EGFR and other actionable genomic alterations should be tested in all patients diagnosed with non-squamous NSCLC, independently of the age at diagnosis [85]. Currently, multigene next-generation sequencing (NGS) is recommended in non-squamous NSCLC whenever possible [86]. In newly diagnosed patients with small tumour biopsies or lack of adequate tumour tissue for molecular testing, a liquid biopsy should be considered to assess EGFR status, either by single gene testing or by NGS [87]. Older adult patients with EGFR mutated MNSCLC should receive upfront targeted therapy with an EGFR TKI. In a pooled analysis of clinical trials evaluating first and second-generation EGFR TKIs, the benefit in terms of PFS was consistent in older adult patients (HR = 0.39, 95% CI 0.20–0.78) and in their younger counterparts (HR = 0.48, 95% CI 0.24–0.96) [88]. An exploratory subgroup analysis of the FLAURA study showed that frontline osimertinib yielded significant benefit in terms of PFS independently of the age at diagnosis [56]. Osimertinib has been considered the preferred treatment option in older adult patients with common EGFR mutations due to its favourable balance between efficacy and safety. Although safety data was not reported according to patients’ age in most trials, it is known that lung and cardiac toxicities associated with EGFR TKIs should be particularly monitored in this vulnerable population.
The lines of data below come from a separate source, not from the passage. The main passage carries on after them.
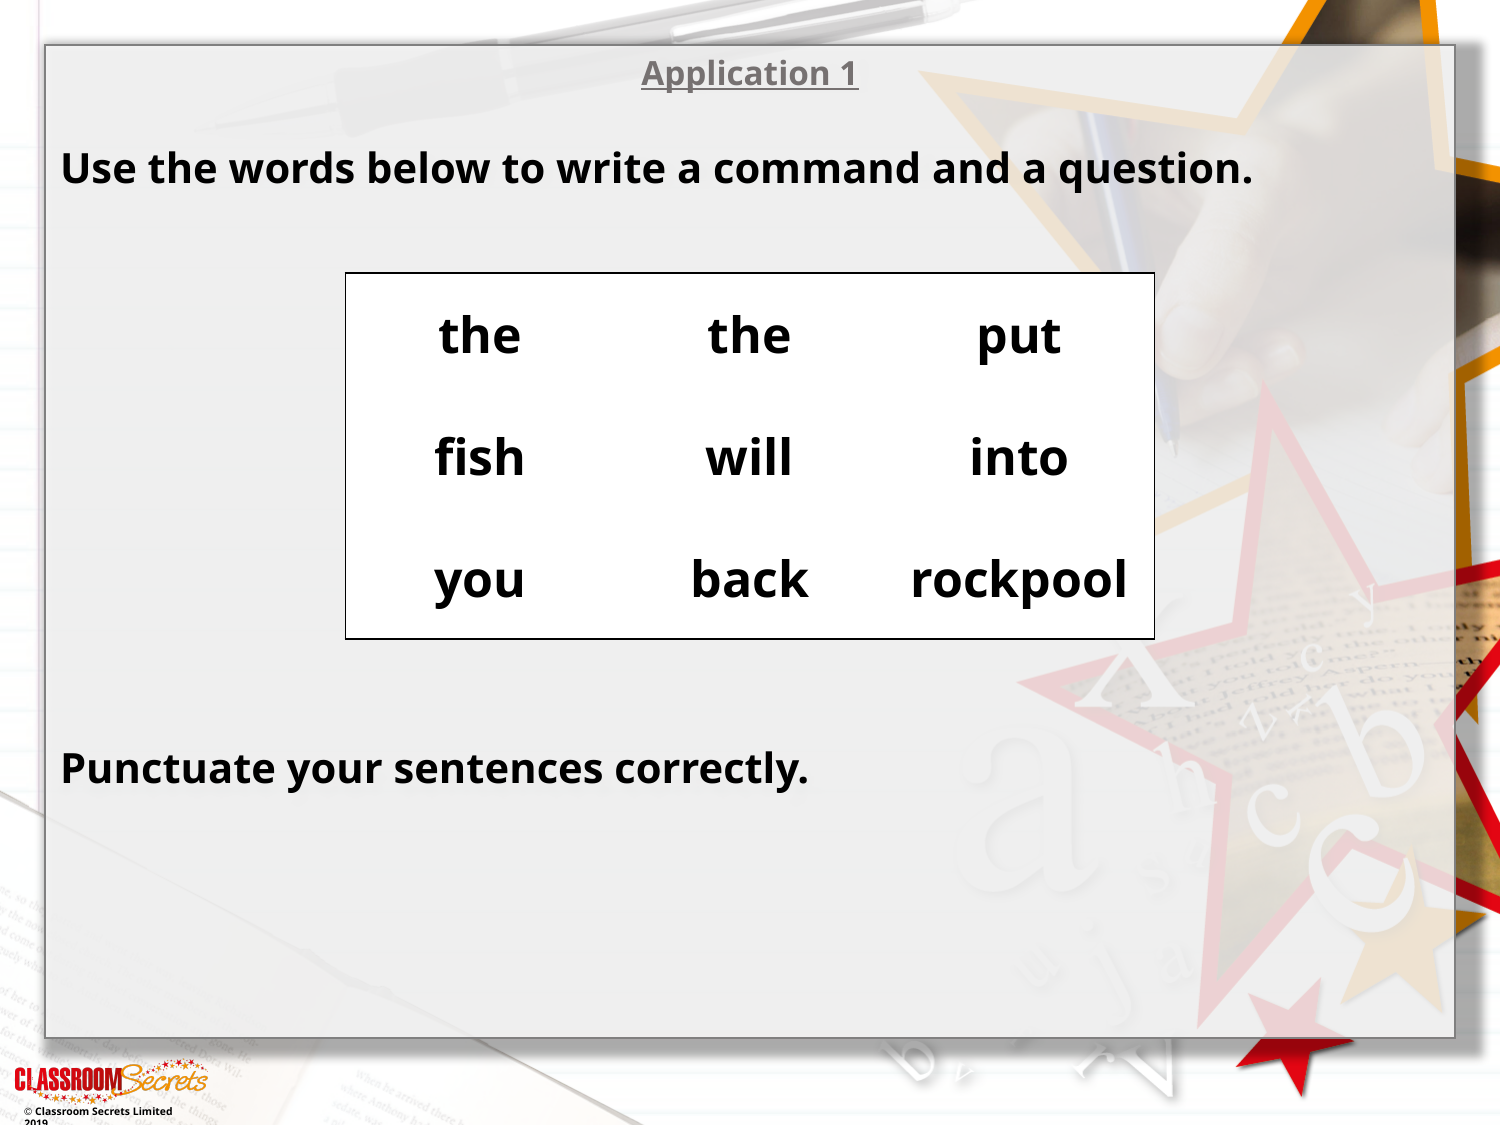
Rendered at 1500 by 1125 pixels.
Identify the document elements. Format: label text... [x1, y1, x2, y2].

table_cell back [615, 517, 885, 638]
table_cell fish [346, 395, 615, 517]
table_cell you [346, 517, 615, 638]
table_header the [346, 274, 615, 395]
table_header put [885, 274, 1154, 395]
table_cell rockpool [885, 517, 1154, 638]
table_cell into [885, 395, 1154, 517]
table_header the [615, 274, 885, 395]
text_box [9, 1058, 213, 1125]
table_cell will [615, 395, 885, 517]
picture [0, 0, 1500, 1125]
text_box Application 1 Use the words below to write a command and a question. Punctuate your sentences correctly. [44, 44, 1456, 1039]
In patients with uncommon mutations such as G719X, S768I or L861Q, osimertinib and afatinib are the preferred treatment options, while in patients with an EGFRex20ins, amivantamab and mobocertinib have demonstrated treatment efficacy. However, data on efficacy and safety of those treatment strategies in the older adult population is still missing. Academic and collaborative initiatives to collect efficacy and safety data of EGFR TKIs in older adult patients with EGFR mutated NSCLC are therefore warranted and should be promoted by cooperative groups.

Conclusions

The population is ageing. The incidence of certain diseases, such as cancer and particularly LC, increases with age. We consider that 70 years should be the threshold for including individuals in the older adult population; however, the cut-off used in most studies is 65 years. This limits the interpretation of the current available evidence. Older adult population with cancer requires a multidisciplinary approach with specific tools developed for geriatric medicine.

GA is beneficial during the LC diagnosis and treatment process, but most of the scientific evidence applies to patients who are candidates for chemotherapy. Data on the value of GA for patients with actionable genomic alterations, specifically EGFR mutations, are limited.
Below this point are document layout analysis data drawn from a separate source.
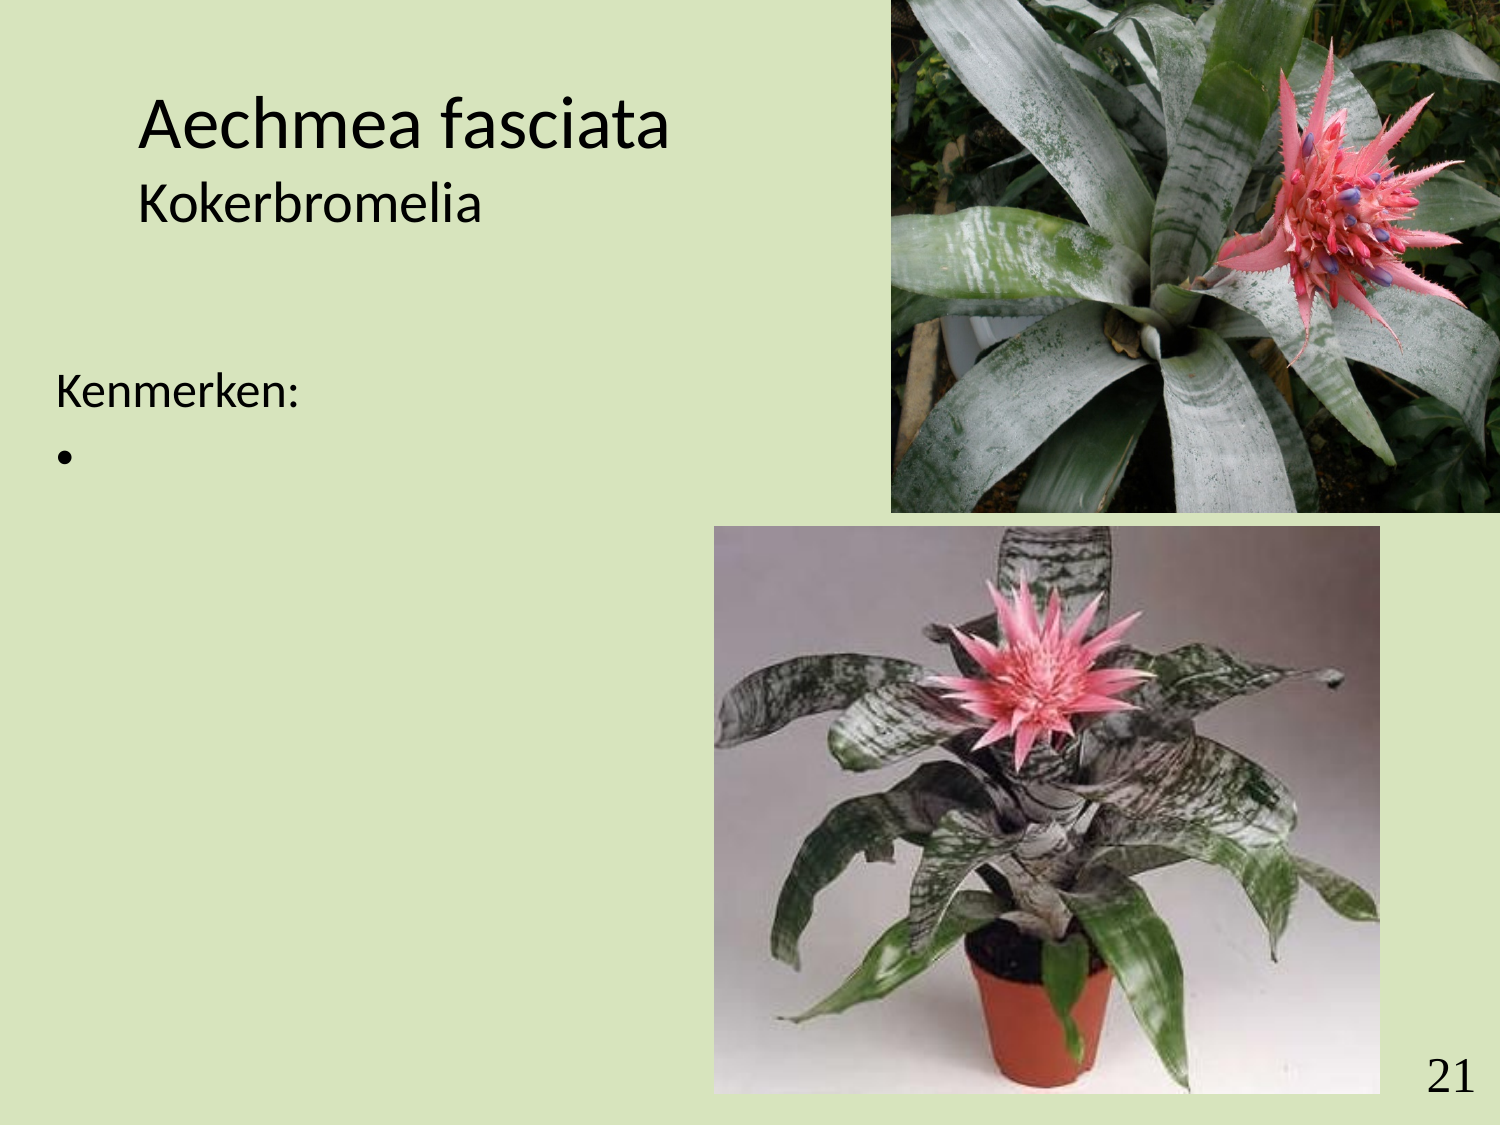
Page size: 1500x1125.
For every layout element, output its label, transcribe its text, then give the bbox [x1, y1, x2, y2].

picture [714, 526, 1380, 1094]
title Aechmea fasciata Kokerbromelia [123, 42, 886, 266]
picture [891, 0, 1500, 513]
text_box 21 [1411, 1034, 1500, 1110]
text_box Kenmerken: [41, 349, 839, 867]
Given the efficacy of EGFR TKI in the older adult population and its favourable toxicity profile, it is essential to carry out mutational studies for these patients with LC, regardless of age and stage of LC. Applying GA in the population with EGFR mutation continues to be a healthcare challenge, given its lower level of scientific evidence and constraints in clinical practice. Prospective data on the value of GA in this population are also needed.